Trump says US could ‘conceivably’ return to Paris climate deal
The US president has at times seemed torn between advisers like his daughter Ivanka, who advocate for policies that mitigate the effects of climate change, and aides who believe international accords hold America back.world Updated: Jan 11, 2018 23:24 IST
President Donald Trump has said the United States could “conceivably” return to the Paris climate deal, an international accord that he had earlier called “unfair” and castigated as being designed to benefit developing countries such as India and China.
“We could conceivably go back in ... I feel very strongly about the environment,” Trump said, during a joint news conference at the White House with Norwegian Prime Minister Erna Solberg on Wednesday.
“The Paris agreement as drawn and as we signed is very unfair to the United States... It put great penalties on us … it hurt out businesses,” he said.

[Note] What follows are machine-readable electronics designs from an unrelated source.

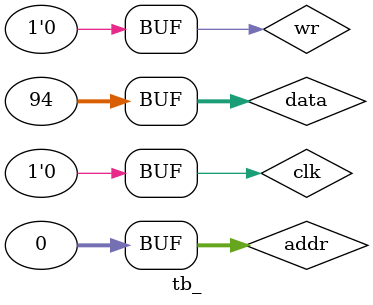
<source format=sv>
module tb_;

    reg[word_size-1:0] data;
    reg[word_size-1:0] addr;
    reg wr;
    reg clk;

    wire response;
    wire is_missrate;
    wire[word_size-1:0] out;

    parameter word_size = 32;

    direct_mapping_cache cache(
        .data(data),
        .addr(addr),
        .wr(wr),
        .clk(clk),
        .response(response),
        .is_missrate(is_missrate),
        .out(out)
    );

    initial begin
        clk = 0;
        $monitor("response: %b", response);
        $monitor("is_missrate: %b", is_missrate);
        $monitor("out: %b", out);

        data = 8'b01011110;
        addr = 8'b00000000;
        wr = 1;
        #1 clk = ~clk;
        #1 clk = ~clk;
        #1 wr = 0;
        #1 addr = 8'b00000000;
        #1 clk = ~clk;
        #1 clk = ~clk; 
    end

endmodule
</source>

“According to some estimates we would have had to close businesses to qualify by 2025,” Trump said, referring to the self-determined emission mitigation goal picked by the Obama administration.
Evidently, Trump still believes the agreement is unfair but spared India the invectives this time, and focussed instead on China and Russia, saying they were being held to easier standards as far as emission mitigation targets were concerned.
Trump announced in June 2017 he was pulling the United States out of the Paris accord. The break will be formally completed in 2020.
But Trump, who once called climate change a hoax played by the Chinese, has kept the door open, calling himself a supporter of clean air and water. “We are very strong on the environment,” he said on Wednesday, adding that his environment protection agency leaders were “very, very powerful in the sense that they want to have clean water, clean air, but we also want (our) businesses that can compete and the Paris accord would really have take away our competitive edge.”
This, of course, depends on whether or not Trump changes his mind. In June, he had said the US could come back in a renegotiated deal, which all signatory countries — including India — have ruled out for now.
But that has not stopped the administration from floating time and again the possibility of the United States to return to the fold. In the meantime, though, Trump has rolled back some of the emission-reducing measures introduced by his predecessor Barack Obama.
In 2017, while announcing that he would pull the US out of the deal, Trump had lashed out at India and China by citing their deal under the deal as the reason why he thought it was unfair
“India makes its participation contingent on receiving billions and billions and billions of dollars in foreign aid from developed countries,” Trump had said in an erroneous take on India’s position.
“China will be allowed to build hundreds of additional coal plants. So we can’t build the plants, but they can, according to this agreement. India will be allowed to double its coal production by 2020. Think of it: India can double their coal production. We’re supposed to get rid of ours,” he had said.
India, despite expecting that the US would pull out of the deal, was somewhat taken aback at being singled out.